霧島蒼

2024.10.14

言葉という檻の中で、私たちは息を潜めている。

時に飛び交う言葉の嵐。SNSの文字の洪水。それらは、私たちを繋ぐのか、それとも分断するのか。デジタル時代の到来とともに、言語コミュニケーションはかつてない広がりを見せた。しかし、その裏で失われゆくものがある。身体の温もり、目と目が合う瞬間の緊張、沈黙の中に漂う意味。

日々、私たちの周りで起こっている光景。スマートフォンを覗き込む人々。時折、画面を見せ合い、言葉を交わす。一見、親密そうに見える。しかし、その目は互いを見ていない。指先で画面をなぞる動きには、どこか焦燥感が漂う。

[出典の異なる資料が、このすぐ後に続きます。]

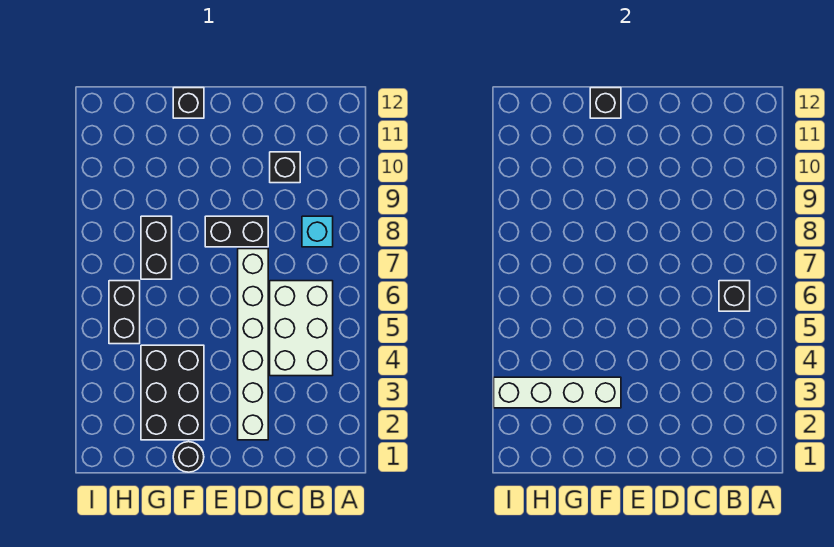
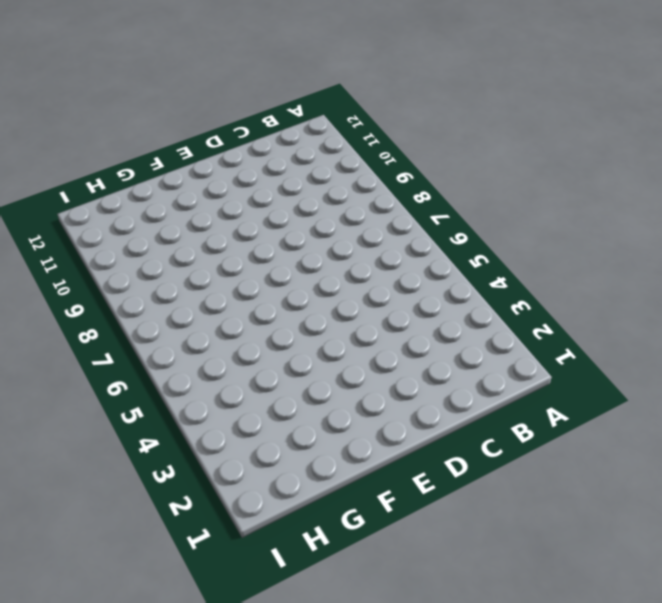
none -> white brick B4:C6 level 1
none -> cyan brick B8 level 1
none -> black brick C10 level 1

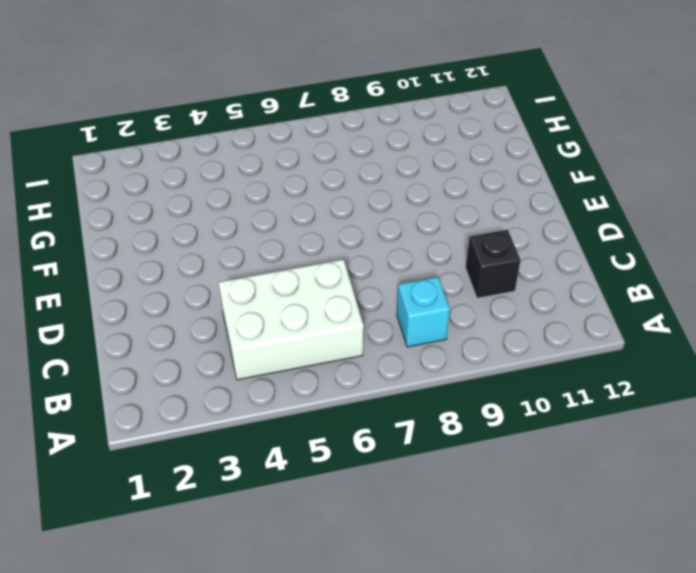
none -> white brick D2:D7 level 1
none -> black brick D8:E8 level 1
none -> black round brick F1 level 1

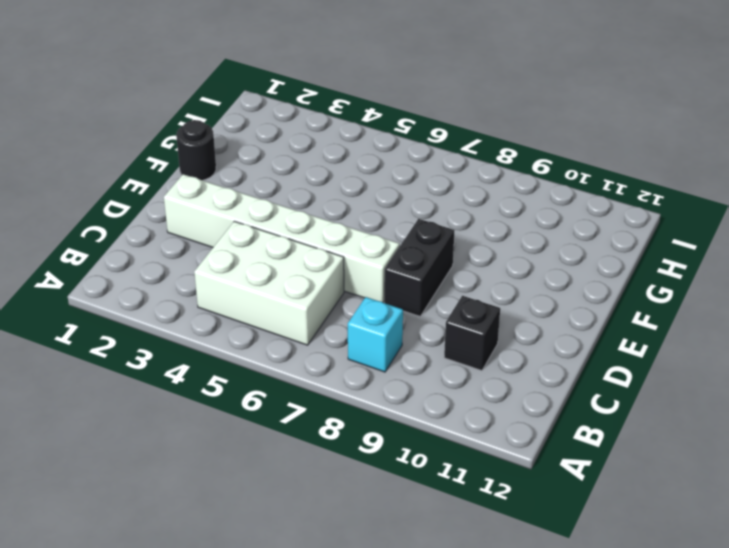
none -> black brick F2:G4 level 1
none -> black brick F12 level 1
none -> black brick G7:G8 level 1

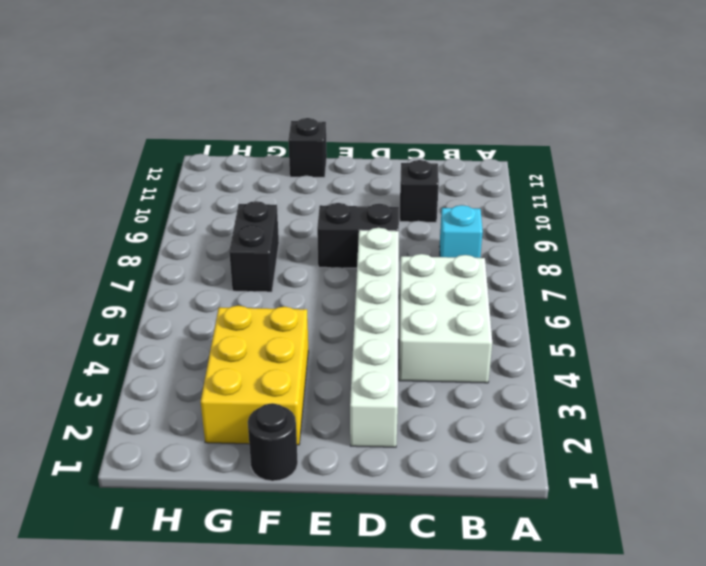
yellow brick F2:G4 level 1 -> black brick F2:G4 level 1
none -> black brick H5:H6 level 1
none -> black brick B6 level 2
none -> white brick F3:I3 level 2

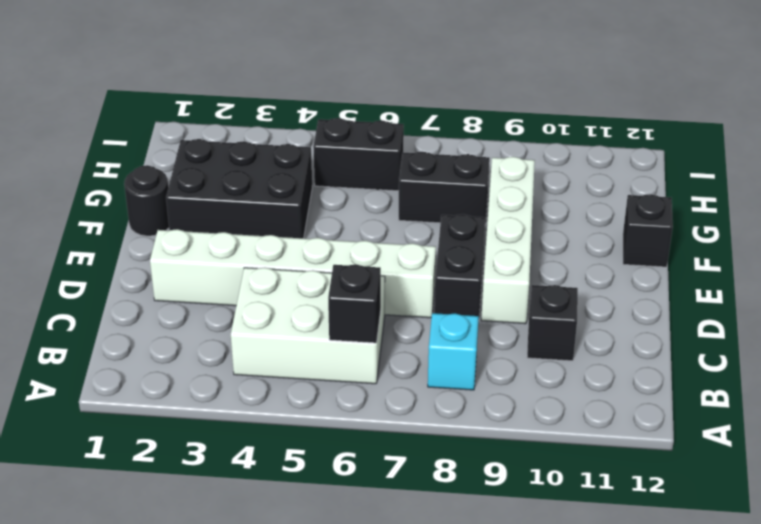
white brick D9:G9 level 1 -> white brick F3:I3 level 2
none -> black brick F12 level 2

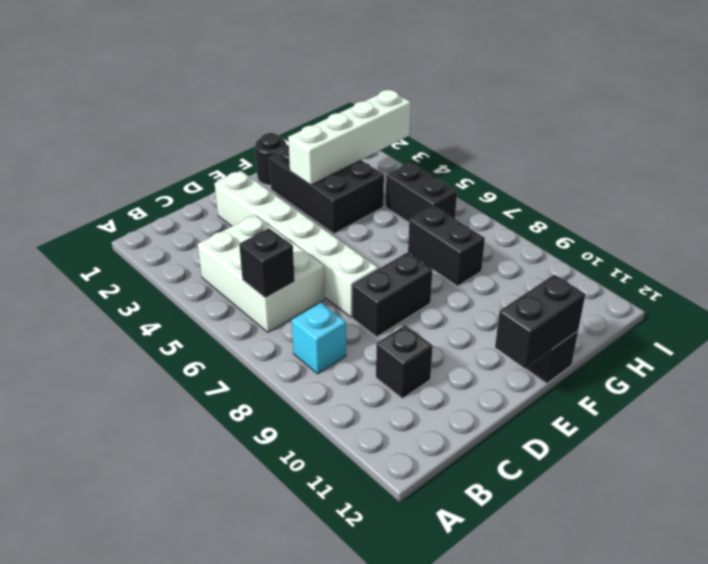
black brick E12:F12 level 2 -> black brick F12 level 2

彼らは「繋がっている」のだろうか。それとも、言葉という幻想に囚われているだけなのか。

非言語コミュニケーションの復権。それは、単なる懐古主義ではない。むしろ、人間存在の本質に関わる問題だ。哲学者のメルロ=ポンティが指摘したように、私たちの存在は本質的に身体的なものだ。言語以前に、私たちは身体を通じて世界と交わっている。

しかし、現代社会は急速にこの身体性を忘却しつつある。Zoomやチャットが主流となる中で、私たちは「効率的な」コミュニケーションを追求してきた。だが、その代償は計り知れない。共感力の低下、身体感覚の鈍化、そして何より、存在そのものの希薄化。

ここで、ある禅問答を思い出す。

弟子:「言葉なしに真理を伝えることはできますか?」 師:「春風が吹けば、草は自ずから靡く」

この答えは、言葉による説明を拒絶している。しかし同時に、深遠な真理を示唆してもいる。言葉を超えた次元で、世界は絶えず私たちに語りかけている。その声に耳を傾けることが、今ほど必要とされている時代はないのではないか。

もちろん、これは言語の否定ではない。言語は人類の偉大な発明であり、文明の基盤だ。問題は、言語への過度の依存と、非言語的な経験の軽視にある。

では、具体的にどうすればいいのか。

まず、日常の中で意識的に「沈黙の時間」を設けてみてはどうだろう。スマートフォンを置き、ただそこにいること。周囲の音、空気の動き、自分の呼吸。それらに意識を向ける。最初は落ち着かないかもしれない。しかし、その不快感こそが、私たちがいかに言葉に依存しているかを示している。

次に、対面でのコミュニケーションを大切にしよう。画面越しではなく、実際に人と向き合う。その際、言葉だけでなく、表情、姿勢、声のトーンにも注意を向ける。時には、言葉を交わさずに見つめ合うことも試みてみる。そこには、言葉では表現できない深い繋がりが生まれるかもしれない。

芸術との対話も重要だ。抽象絵画、現代音楽、舞踏。これらは全て、言語化を拒む経験を提供してくれる。それらに触れることで、私たちの感性は磨かれ、言葉を超えた表現の可能性に目覚めるだろう。

そして、自然との直接的な触れ合い。土の感触、木々のざわめき、風の温度。これらは全て、言葉にならないメッセージを私たちに送っている。都市化が進む現代だからこそ、意識的にこの経験を求める必要がある。

しかし、ここで自戒を込めて言わねばならない。この文章もまた、言葉による表現だ。非言語コミュニケーションの重要性を、皮肉にも言葉で説いている。この矛盾から完全に逃れることはできない。